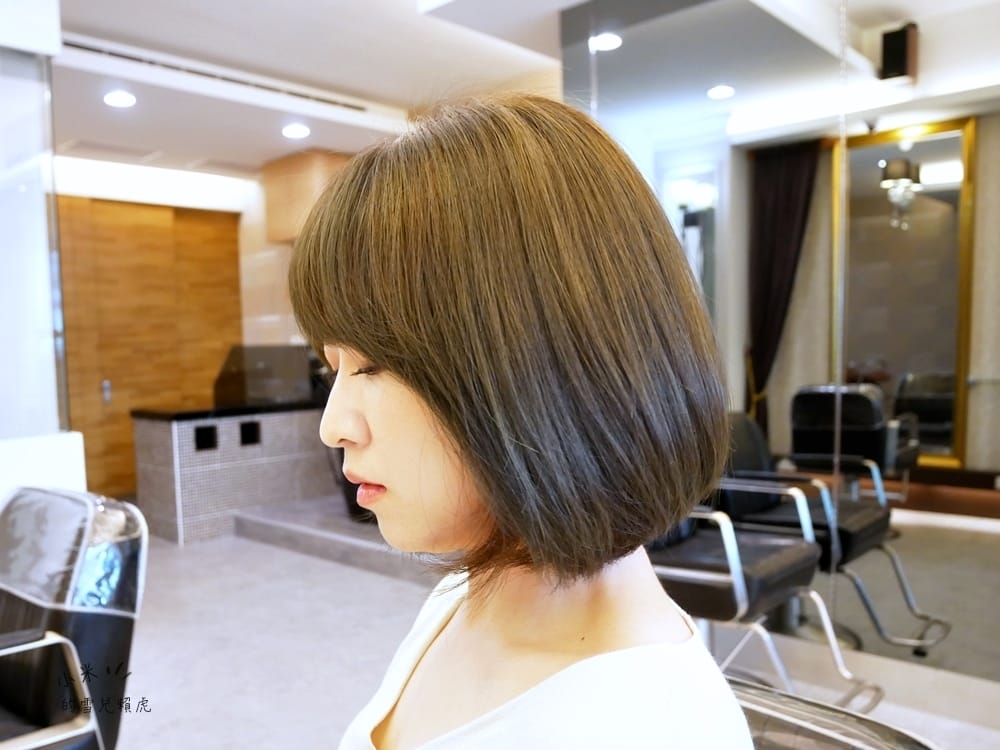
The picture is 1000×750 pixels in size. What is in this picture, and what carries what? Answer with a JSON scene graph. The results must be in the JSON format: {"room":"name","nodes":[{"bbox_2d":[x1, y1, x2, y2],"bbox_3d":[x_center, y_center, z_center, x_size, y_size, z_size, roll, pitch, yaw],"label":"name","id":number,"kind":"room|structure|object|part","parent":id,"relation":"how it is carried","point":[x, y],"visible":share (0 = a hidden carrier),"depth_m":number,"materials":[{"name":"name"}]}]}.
{"room":"shop","nodes":[
{"label":"shop","id":0,"kind":"room"},
{"bbox_2d":[0,4,81,503],"bbox_3d":[-1.970,-0.190,2.751,0.750,2.613,0.912,2,5,43],"label":"left wall","id":1,"kind":"structure","parent":0,"point":[48,36],"depth_m":2.82,"materials":[{"name":"glass"}]},
{"bbox_2d":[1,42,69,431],"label":"glass panel","id":2,"kind":"object","parent":1,"relation":"attached to","point":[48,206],"visible":0.96,"depth_m":2.76,"materials":[{"name":"clear glass"}]},
{"bbox_2d":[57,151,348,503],"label":"back wall","id":3,"kind":"structure","parent":0,"point":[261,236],"depth_m":6.33,"materials":[{"name":"brown wood"}]},
{"bbox_2d":[53,196,242,505],"bbox_3d":[-2.777,-0.183,6.072,0.095,2.214,1.605,2,5,43],"label":"wooden door","id":4,"kind":"structure","parent":3,"relation":"in","point":[133,246],"depth_m":6.08,"materials":[{"name":"brown wood"}]},
{"bbox_2d":[262,148,352,243],"bbox_3d":[-1.320,-1.286,5.960,0.674,0.611,0.507,2,5,43],"label":"wooden cabinet","id":5,"kind":"object","parent":3,"relation":"attached to","point":[307,164],"visible":0.5,"depth_m":5.74,"materials":[{"name":"brown wood"}]},
{"bbox_2d":[35,0,610,175],"bbox_3d":[-0.726,-1.540,2.888,6.536,0.182,4.574,2,5,43],"label":"ceiling","id":6,"kind":"structure","parent":0,"point":[129,30],"depth_m":4.03,"materials":[{"name":"white paint"}]},
{"bbox_2d":[103,90,135,107],"bbox_3d":[-1.999,-1.449,4.248,0.182,0.016,0.180,2,5,43],"label":"ceiling light","id":7,"kind":"object","parent":6,"relation":"in","point":[125,99],"visible":0.99,"depth_m":4.24,"materials":[{"name":"white"}]},
{"bbox_2d":[65,36,365,111],"bbox_3d":[-1.470,-1.541,4.160,0.089,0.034,1.687,2,5,43],"label":"air vent","id":8,"kind":"object","parent":6,"relation":"in","point":[81,47],"visible":0.94,"depth_m":4.09,"materials":[{"name":"metal"}]},
{"bbox_2d":[281,123,309,138],"bbox_3d":[-1.261,-1.503,4.994,0.197,0.018,0.194,2,5,43],"label":"ceiling light","id":9,"kind":"object","parent":6,"relation":"in","point":[288,131],"visible":0.99,"depth_m":4.97,"materials":[{"name":"white"}]},
{"bbox_2d":[111,521,998,749],"bbox_3d":[-0.786,1.125,2.831,7.309,0.113,4.582,2,5,43],"label":"floor","id":10,"kind":"structure","parent":0,"point":[145,681],"depth_m":3.09,"materials":[{"name":"grey tile"}]},
{"bbox_2d":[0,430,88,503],"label":"white partition","id":11,"kind":"object","parent":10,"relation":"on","point":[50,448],"visible":0.45,"depth_m":2.80,"materials":[{"name":"white"}]},
{"bbox_2d":[0,486,146,749],"bbox_3d":[-1.161,0.713,1.748,0.648,0.860,0.695,2,5,43],"label":"salon chair","id":12,"kind":"object","parent":10,"relation":"on","point":[81,622],"visible":0.99,"depth_m":1.76,"materials":[{"name":"black leather"}]},
{"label":"chrome armrest","id":13,"kind":"part","parent":12,"relation":"part of","materials":[{"name":"silver metal"}]},
{"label":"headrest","id":14,"kind":"part","parent":12,"relation":"part of","materials":[{"name":"black leather"}]},
{"bbox_2d":[129,400,336,544],"bbox_3d":[-1.530,0.560,5.355,0.622,0.778,1.552,2,5,43],"label":"reception counter","id":15,"kind":"object","parent":10,"relation":"on","point":[214,511],"visible":0.75,"depth_m":4.91,"materials":[{"name":"grey tile"}]},
{"bbox_2d":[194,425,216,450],"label":"niche","id":16,"kind":"object","parent":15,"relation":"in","point":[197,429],"visible":0.78,"depth_m":4.83,"materials":[{"name":"black"}]},
{"bbox_2d":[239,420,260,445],"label":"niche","id":17,"kind":"object","parent":15,"relation":"in","point":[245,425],"visible":0.82,"depth_m":5.01,"materials":[{"name":"black"}]},
{"bbox_2d":[214,344,324,407],"bbox_3d":[-1.481,-0.013,5.272,0.509,0.358,0.465,2,5,43],"label":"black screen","id":18,"kind":"object","parent":15,"relation":"on","point":[259,366],"visible":0.88,"depth_m":5.17,"materials":[{"name":"black"}]},
{"bbox_2d":[234,496,444,584],"bbox_3d":[-0.487,0.882,4.721,2.003,0.143,1.289,2,5,43],"label":"platform","id":19,"kind":"object","parent":10,"relation":"on","point":[299,532],"visible":0.51,"depth_m":4.39,"materials":[{"name":"grey"}]},
{"bbox_2d":[648,419,880,711],"bbox_3d":[0.639,0.609,2.410,0.788,0.913,0.567,2,5,43],"label":"salon chair","id":20,"kind":"object","parent":10,"relation":"on","point":[736,591],"visible":0.6,"depth_m":2.26,"materials":[{"name":"black leather"}]},
{"bbox_2d":[730,677,940,749],"bbox_3d":[0.148,0.760,0.795,0.624,0.827,0.698,2,5,43],"label":"salon chair","id":21,"kind":"object","parent":10,"relation":"on","point":[845,721],"visible":0.56,"depth_m":0.89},
{"bbox_2d":[283,97,756,749],"bbox_3d":[-0.039,0.326,0.800,0.594,1.136,0.505,2,5,43],"label":"woman","id":22,"kind":"object","parent":21,"relation":"on","point":[446,444],"visible":0.99,"depth_m":0.68},
{"bbox_2d":[558,0,999,695],"bbox_3d":[1.400,-0.239,2.456,3.047,2.456,0.151,2,5,43],"label":"mirrored wall","id":23,"kind":"structure","parent":0,"point":[982,276],"depth_m":2.59,"materials":[{"name":"mirror"}]},
{"bbox_2d":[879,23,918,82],"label":"speaker","id":24,"kind":"object","parent":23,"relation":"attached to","point":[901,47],"visible":0.95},
{"bbox_2d":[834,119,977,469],"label":"mirror","id":25,"kind":"object","parent":23,"relation":"attached to","point":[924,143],"visible":0.79,"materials":[{"name":"mirror"}]}
]}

========================================================================

To do » Write out the whole listing exactly as it appears, and omit the pictures.

Answer section »
The picture is 1000×750 pixels in size. What is in this picture, and what carries what? Answer with a JSON scene graph. The results must be in the JSON format: {"room":"name","nodes":[{"bbox_2d":[x1, y1, x2, y2],"bbox_3d":[x_center, y_center, z_center, x_size, y_size, z_size, roll, pitch, yaw],"label":"name","id":number,"kind":"room|structure|object|part","parent":id,"relation":"how it is carried","point":[x, y],"visible":share (0 = a hidden carrier),"depth_m":number,"materials":[{"name":"name"}]}]}.
{"room":"shop","nodes":[
{"label":"shop","id":0,"kind":"room"},
{"bbox_2d":[0,4,81,503],"bbox_3d":[-1.970,-0.190,2.751,0.750,2.613,0.912,2,5,43],"label":"left wall","id":1,"kind":"structure","parent":0,"point":[48,36],"depth_m":2.82,"materials":[{"name":"glass"}]},
{"bbox_2d":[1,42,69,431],"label":"glass panel","id":2,"kind":"object","parent":1,"relation":"attached to","point":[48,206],"visible":0.96,"depth_m":2.76,"materials":[{"name":"clear glass"}]},
{"bbox_2d":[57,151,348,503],"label":"back wall","id":3,"kind":"structure","parent":0,"point":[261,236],"depth_m":6.33,"materials":[{"name":"brown wood"}]},
{"bbox_2d":[53,196,242,505],"bbox_3d":[-2.777,-0.183,6.072,0.095,2.214,1.605,2,5,43],"label":"wooden door","id":4,"kind":"structure","parent":3,"relation":"in","point":[133,246],"depth_m":6.08,"materials":[{"name":"brown wood"}]},
{"bbox_2d":[262,148,352,243],"bbox_3d":[-1.320,-1.286,5.960,0.674,0.611,0.507,2,5,43],"label":"wooden cabinet","id":5,"kind":"object","parent":3,"relation":"attached to","point":[307,164],"visible":0.5,"depth_m":5.74,"materials":[{"name":"brown wood"}]},
{"bbox_2d":[35,0,610,175],"bbox_3d":[-0.726,-1.540,2.888,6.536,0.182,4.574,2,5,43],"label":"ceiling","id":6,"kind":"structure","parent":0,"point":[129,30],"depth_m":4.03,"materials":[{"name":"white paint"}]},
{"bbox_2d":[103,90,135,107],"bbox_3d":[-1.999,-1.449,4.248,0.182,0.016,0.180,2,5,43],"label":"ceiling light","id":7,"kind":"object","parent":6,"relation":"in","point":[125,99],"visible":0.99,"depth_m":4.24,"materials":[{"name":"white"}]},
{"bbox_2d":[65,36,365,111],"bbox_3d":[-1.470,-1.541,4.160,0.089,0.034,1.687,2,5,43],"label":"air vent","id":8,"kind":"object","parent":6,"relation":"in","point":[81,47],"visible":0.94,"depth_m":4.09,"materials":[{"name":"metal"}]},
{"bbox_2d":[281,123,309,138],"bbox_3d":[-1.261,-1.503,4.994,0.197,0.018,0.194,2,5,43],"label":"ceiling light","id":9,"kind":"object","parent":6,"relation":"in","point":[288,131],"visible":0.99,"depth_m":4.97,"materials":[{"name":"white"}]},
{"bbox_2d":[111,521,998,749],"bbox_3d":[-0.786,1.125,2.831,7.309,0.113,4.582,2,5,43],"label":"floor","id":10,"kind":"structure","parent":0,"point":[145,681],"depth_m":3.09,"materials":[{"name":"grey tile"}]},
{"bbox_2d":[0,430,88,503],"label":"white partition","id":11,"kind":"object","parent":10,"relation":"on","point":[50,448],"visible":0.45,"depth_m":2.80,"materials":[{"name":"white"}]},
{"bbox_2d":[0,486,146,749],"bbox_3d":[-1.161,0.713,1.748,0.648,0.860,0.695,2,5,43],"label":"salon chair","id":12,"kind":"object","parent":10,"relation":"on","point":[81,622],"visible":0.99,"depth_m":1.76,"materials":[{"name":"black leather"}]},
{"label":"chrome armrest","id":13,"kind":"part","parent":12,"relation":"part of","materials":[{"name":"silver metal"}]},
{"label":"headrest","id":14,"kind":"part","parent":12,"relation":"part of","materials":[{"name":"black leather"}]},
{"bbox_2d":[129,400,336,544],"bbox_3d":[-1.530,0.560,5.355,0.622,0.778,1.552,2,5,43],"label":"reception counter","id":15,"kind":"object","parent":10,"relation":"on","point":[214,511],"visible":0.75,"depth_m":4.91,"materials":[{"name":"grey tile"}]},
{"bbox_2d":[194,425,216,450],"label":"niche","id":16,"kind":"object","parent":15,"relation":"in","point":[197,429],"visible":0.78,"depth_m":4.83,"materials":[{"name":"black"}]},
{"bbox_2d":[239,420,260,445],"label":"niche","id":17,"kind":"object","parent":15,"relation":"in","point":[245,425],"visible":0.82,"depth_m":5.01,"materials":[{"name":"black"}]},
{"bbox_2d":[214,344,324,407],"bbox_3d":[-1.481,-0.013,5.272,0.509,0.358,0.465,2,5,43],"label":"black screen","id":18,"kind":"object","parent":15,"relation":"on","point":[259,366],"visible":0.88,"depth_m":5.17,"materials":[{"name":"black"}]},
{"bbox_2d":[234,496,444,584],"bbox_3d":[-0.487,0.882,4.721,2.003,0.143,1.289,2,5,43],"label":"platform","id":19,"kind":"object","parent":10,"relation":"on","point":[299,532],"visible":0.51,"depth_m":4.39,"materials":[{"name":"grey"}]},
{"bbox_2d":[648,419,880,711],"bbox_3d":[0.639,0.609,2.410,0.788,0.913,0.567,2,5,43],"label":"salon chair","id":20,"kind":"object","parent":10,"relation":"on","point":[736,591],"visible":0.6,"depth_m":2.26,"materials":[{"name":"black leather"}]},
{"bbox_2d":[730,677,940,749],"bbox_3d":[0.148,0.760,0.795,0.624,0.827,0.698,2,5,43],"label":"salon chair","id":21,"kind":"object","parent":10,"relation":"on","point":[845,721],"visible":0.56,"depth_m":0.89},
{"bbox_2d":[283,97,756,749],"bbox_3d":[-0.039,0.326,0.800,0.594,1.136,0.505,2,5,43],"label":"woman","id":22,"kind":"object","parent":21,"relation":"on","point":[446,444],"visible":0.99,"depth_m":0.68},
{"bbox_2d":[558,0,999,695],"bbox_3d":[1.400,-0.239,2.456,3.047,2.456,0.151,2,5,43],"label":"mirrored wall","id":23,"kind":"structure","parent":0,"point":[982,276],"depth_m":2.59,"materials":[{"name":"mirror"}]},
{"bbox_2d":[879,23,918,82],"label":"speaker","id":24,"kind":"object","parent":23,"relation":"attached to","point":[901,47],"visible":0.95},
{"bbox_2d":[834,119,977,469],"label":"mirror","id":25,"kind":"object","parent":23,"relation":"attached to","point":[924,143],"visible":0.79,"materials":[{"name":"mirror"}]}
]}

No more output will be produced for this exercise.